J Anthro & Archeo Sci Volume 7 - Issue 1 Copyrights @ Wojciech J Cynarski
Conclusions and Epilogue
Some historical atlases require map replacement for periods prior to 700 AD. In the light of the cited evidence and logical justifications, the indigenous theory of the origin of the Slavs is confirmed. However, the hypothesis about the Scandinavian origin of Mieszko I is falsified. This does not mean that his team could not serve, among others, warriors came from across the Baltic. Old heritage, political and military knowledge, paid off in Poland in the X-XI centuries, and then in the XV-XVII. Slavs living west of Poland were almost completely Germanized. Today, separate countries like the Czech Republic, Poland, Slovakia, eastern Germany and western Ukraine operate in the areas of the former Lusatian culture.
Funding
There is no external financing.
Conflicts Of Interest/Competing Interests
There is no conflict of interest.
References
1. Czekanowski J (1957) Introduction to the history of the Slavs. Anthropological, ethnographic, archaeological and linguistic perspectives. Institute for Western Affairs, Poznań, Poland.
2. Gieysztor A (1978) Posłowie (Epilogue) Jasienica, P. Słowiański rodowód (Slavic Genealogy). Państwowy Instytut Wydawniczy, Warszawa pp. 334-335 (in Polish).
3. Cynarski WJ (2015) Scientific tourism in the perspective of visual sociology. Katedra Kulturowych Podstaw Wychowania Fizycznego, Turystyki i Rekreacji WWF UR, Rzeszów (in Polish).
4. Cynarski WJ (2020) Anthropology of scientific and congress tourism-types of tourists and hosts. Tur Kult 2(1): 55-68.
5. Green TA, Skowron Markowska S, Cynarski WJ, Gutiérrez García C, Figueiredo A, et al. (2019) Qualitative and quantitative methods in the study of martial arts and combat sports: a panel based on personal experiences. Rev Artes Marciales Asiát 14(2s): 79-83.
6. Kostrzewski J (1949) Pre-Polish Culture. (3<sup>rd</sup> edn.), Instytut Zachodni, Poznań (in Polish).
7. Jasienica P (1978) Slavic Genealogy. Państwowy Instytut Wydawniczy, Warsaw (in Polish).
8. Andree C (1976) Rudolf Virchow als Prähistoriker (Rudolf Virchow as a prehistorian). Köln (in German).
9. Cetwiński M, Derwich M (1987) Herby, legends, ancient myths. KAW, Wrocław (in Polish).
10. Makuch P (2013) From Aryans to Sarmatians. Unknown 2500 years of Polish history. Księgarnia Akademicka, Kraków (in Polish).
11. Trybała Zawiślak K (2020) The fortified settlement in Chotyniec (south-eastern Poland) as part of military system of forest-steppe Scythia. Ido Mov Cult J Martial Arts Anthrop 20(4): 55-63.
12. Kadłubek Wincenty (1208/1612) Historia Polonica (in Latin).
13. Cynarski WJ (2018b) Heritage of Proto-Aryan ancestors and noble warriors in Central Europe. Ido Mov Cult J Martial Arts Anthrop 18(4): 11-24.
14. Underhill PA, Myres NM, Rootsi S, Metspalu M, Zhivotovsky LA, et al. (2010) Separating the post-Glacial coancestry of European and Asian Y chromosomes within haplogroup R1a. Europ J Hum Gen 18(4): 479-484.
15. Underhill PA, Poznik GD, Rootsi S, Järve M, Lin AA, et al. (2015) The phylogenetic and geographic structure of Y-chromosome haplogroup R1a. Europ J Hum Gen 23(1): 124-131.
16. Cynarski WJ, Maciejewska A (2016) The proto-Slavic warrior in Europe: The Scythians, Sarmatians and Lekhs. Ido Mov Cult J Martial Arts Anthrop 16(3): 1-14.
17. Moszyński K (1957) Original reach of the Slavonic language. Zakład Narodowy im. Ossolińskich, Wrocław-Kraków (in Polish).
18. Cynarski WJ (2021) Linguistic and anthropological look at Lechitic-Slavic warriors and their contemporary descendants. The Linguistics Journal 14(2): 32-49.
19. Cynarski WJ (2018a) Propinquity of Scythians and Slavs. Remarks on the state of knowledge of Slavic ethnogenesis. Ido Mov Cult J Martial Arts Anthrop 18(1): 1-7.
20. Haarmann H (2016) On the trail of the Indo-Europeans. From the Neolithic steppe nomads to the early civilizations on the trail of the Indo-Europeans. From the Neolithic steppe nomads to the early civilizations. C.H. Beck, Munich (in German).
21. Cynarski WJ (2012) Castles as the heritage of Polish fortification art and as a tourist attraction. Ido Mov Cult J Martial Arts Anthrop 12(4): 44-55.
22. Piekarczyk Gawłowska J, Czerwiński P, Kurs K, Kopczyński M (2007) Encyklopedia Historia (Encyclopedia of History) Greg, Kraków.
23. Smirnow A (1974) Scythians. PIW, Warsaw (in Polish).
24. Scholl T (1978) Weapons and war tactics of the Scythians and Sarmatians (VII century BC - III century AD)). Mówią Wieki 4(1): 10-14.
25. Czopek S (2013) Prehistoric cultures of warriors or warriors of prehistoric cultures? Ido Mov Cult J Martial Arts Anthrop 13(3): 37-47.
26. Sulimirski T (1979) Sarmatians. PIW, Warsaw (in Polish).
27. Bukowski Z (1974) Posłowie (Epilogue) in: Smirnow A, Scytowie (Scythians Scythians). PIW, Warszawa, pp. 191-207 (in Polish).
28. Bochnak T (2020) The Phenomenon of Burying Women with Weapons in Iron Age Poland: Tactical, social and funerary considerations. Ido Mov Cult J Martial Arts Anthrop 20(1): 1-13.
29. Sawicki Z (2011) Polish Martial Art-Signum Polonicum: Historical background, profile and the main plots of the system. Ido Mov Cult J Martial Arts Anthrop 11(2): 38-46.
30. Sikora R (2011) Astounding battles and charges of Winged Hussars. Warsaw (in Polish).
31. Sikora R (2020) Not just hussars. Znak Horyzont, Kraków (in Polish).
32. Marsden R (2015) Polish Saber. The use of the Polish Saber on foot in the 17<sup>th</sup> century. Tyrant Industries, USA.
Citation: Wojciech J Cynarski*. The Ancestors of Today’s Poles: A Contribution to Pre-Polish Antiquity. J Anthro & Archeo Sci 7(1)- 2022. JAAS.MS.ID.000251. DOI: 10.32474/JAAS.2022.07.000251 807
^^^^^^^^
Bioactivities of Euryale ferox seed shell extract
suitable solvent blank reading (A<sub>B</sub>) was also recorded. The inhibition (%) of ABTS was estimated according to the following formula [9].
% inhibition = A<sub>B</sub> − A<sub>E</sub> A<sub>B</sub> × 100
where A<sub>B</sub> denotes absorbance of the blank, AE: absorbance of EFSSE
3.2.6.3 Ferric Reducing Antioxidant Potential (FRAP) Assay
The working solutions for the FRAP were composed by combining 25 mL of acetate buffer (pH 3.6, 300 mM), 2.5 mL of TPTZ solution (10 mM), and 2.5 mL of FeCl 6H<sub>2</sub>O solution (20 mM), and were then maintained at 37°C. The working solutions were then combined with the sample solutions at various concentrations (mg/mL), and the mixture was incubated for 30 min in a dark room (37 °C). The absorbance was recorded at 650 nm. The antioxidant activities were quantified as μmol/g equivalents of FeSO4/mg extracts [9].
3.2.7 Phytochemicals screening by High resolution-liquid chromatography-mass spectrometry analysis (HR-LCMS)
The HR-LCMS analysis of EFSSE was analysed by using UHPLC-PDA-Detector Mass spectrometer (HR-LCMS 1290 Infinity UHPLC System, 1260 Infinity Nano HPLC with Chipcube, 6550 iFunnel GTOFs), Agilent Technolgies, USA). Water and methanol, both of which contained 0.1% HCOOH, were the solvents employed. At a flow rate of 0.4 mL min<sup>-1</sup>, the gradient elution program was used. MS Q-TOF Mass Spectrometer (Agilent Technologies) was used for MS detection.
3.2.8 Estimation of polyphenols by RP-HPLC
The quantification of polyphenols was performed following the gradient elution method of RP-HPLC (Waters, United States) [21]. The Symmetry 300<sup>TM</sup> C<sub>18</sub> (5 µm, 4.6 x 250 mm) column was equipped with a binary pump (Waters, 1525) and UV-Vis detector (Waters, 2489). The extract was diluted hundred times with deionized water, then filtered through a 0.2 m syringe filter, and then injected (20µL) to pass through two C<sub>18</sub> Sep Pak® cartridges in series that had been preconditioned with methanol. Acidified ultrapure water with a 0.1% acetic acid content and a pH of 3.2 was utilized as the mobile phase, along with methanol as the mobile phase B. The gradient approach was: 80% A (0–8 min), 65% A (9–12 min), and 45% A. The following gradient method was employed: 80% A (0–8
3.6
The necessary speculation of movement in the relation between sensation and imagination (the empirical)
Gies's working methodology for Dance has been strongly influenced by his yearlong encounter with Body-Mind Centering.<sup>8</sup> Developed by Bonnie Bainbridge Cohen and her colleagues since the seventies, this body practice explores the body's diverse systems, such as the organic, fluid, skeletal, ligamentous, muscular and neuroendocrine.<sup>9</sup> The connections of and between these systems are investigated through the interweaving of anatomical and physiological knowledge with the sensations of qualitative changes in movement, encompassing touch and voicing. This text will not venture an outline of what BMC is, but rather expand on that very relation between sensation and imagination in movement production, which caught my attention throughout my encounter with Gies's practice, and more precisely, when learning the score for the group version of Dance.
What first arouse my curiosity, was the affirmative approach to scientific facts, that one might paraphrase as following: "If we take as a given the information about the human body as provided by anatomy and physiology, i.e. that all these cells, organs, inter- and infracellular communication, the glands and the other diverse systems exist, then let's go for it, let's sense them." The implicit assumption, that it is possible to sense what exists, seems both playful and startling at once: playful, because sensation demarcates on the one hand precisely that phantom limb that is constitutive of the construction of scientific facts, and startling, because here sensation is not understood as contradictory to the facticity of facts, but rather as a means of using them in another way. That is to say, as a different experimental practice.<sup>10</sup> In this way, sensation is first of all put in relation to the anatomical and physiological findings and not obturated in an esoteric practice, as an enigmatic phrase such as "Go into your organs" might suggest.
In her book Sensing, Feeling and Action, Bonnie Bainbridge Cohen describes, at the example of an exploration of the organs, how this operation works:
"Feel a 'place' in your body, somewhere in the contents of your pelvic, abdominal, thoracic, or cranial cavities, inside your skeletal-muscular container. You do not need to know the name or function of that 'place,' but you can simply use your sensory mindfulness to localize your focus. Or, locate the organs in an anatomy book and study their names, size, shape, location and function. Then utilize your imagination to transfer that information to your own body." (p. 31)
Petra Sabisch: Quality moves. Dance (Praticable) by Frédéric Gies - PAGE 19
^^^^^^^^
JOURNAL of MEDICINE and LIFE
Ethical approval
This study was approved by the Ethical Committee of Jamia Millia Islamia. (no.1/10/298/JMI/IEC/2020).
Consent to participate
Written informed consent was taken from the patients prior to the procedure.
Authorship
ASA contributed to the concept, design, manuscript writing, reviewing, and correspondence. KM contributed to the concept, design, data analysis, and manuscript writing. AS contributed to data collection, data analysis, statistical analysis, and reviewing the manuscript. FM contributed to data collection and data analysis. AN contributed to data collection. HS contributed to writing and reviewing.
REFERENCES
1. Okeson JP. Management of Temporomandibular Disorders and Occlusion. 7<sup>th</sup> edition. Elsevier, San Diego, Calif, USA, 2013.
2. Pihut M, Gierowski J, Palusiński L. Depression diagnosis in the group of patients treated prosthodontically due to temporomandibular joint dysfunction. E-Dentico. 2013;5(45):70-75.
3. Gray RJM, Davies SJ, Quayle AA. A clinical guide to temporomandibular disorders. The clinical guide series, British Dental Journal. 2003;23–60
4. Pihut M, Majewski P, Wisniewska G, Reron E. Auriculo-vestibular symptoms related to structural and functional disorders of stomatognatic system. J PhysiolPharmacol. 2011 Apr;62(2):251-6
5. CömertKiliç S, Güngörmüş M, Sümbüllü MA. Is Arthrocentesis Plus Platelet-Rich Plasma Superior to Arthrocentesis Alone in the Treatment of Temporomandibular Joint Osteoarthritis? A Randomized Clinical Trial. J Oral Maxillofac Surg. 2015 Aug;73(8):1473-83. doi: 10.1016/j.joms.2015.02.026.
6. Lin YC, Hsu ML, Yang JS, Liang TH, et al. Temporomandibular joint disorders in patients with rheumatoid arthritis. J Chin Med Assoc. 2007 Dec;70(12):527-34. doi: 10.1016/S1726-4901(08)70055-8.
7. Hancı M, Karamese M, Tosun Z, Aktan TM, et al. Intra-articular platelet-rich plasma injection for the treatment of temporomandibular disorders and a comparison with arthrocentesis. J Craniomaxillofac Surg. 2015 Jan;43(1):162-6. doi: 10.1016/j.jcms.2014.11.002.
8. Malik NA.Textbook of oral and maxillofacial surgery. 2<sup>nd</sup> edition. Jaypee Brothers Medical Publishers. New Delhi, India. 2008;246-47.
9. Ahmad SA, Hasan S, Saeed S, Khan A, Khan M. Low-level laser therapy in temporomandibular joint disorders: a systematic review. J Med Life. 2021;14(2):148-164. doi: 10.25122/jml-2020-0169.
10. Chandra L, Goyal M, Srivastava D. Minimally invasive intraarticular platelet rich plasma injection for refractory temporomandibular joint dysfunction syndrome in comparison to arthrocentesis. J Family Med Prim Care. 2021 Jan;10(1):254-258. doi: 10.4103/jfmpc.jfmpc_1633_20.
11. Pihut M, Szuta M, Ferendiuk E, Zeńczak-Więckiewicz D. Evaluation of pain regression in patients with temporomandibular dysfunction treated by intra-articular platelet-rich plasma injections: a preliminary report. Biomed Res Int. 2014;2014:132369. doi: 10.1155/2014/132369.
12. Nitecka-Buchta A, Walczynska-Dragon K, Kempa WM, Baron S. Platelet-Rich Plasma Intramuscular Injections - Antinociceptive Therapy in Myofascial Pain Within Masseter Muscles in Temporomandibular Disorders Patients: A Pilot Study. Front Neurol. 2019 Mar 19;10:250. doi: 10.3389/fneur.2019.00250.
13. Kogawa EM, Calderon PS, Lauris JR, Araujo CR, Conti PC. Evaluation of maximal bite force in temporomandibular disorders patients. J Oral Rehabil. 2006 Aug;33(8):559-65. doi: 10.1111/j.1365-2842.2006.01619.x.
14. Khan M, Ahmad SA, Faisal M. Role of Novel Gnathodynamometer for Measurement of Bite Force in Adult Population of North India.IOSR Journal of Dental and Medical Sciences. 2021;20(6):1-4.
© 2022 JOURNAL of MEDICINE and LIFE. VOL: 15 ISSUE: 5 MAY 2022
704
^^^^^^^^
### REQUIRED ACTION
Among the lines of the material above, find those with the word "Posłowie". Copy each one.

### RESPONSE TO THIS TASK
2. Gieysztor A (1978) Posłowie (Epilogue) Jasienica, P. Słowiański rodowód (Slavic Genealogy). Państwowy Instytut Wydawniczy, Warszawa pp. 334-335 (in Polish).
27. Bukowski Z (1974) Posłowie (Epilogue) in: Smirnow A, Scytowie (Scythians Scythians). PIW, Warszawa, pp. 191-207 (in Polish).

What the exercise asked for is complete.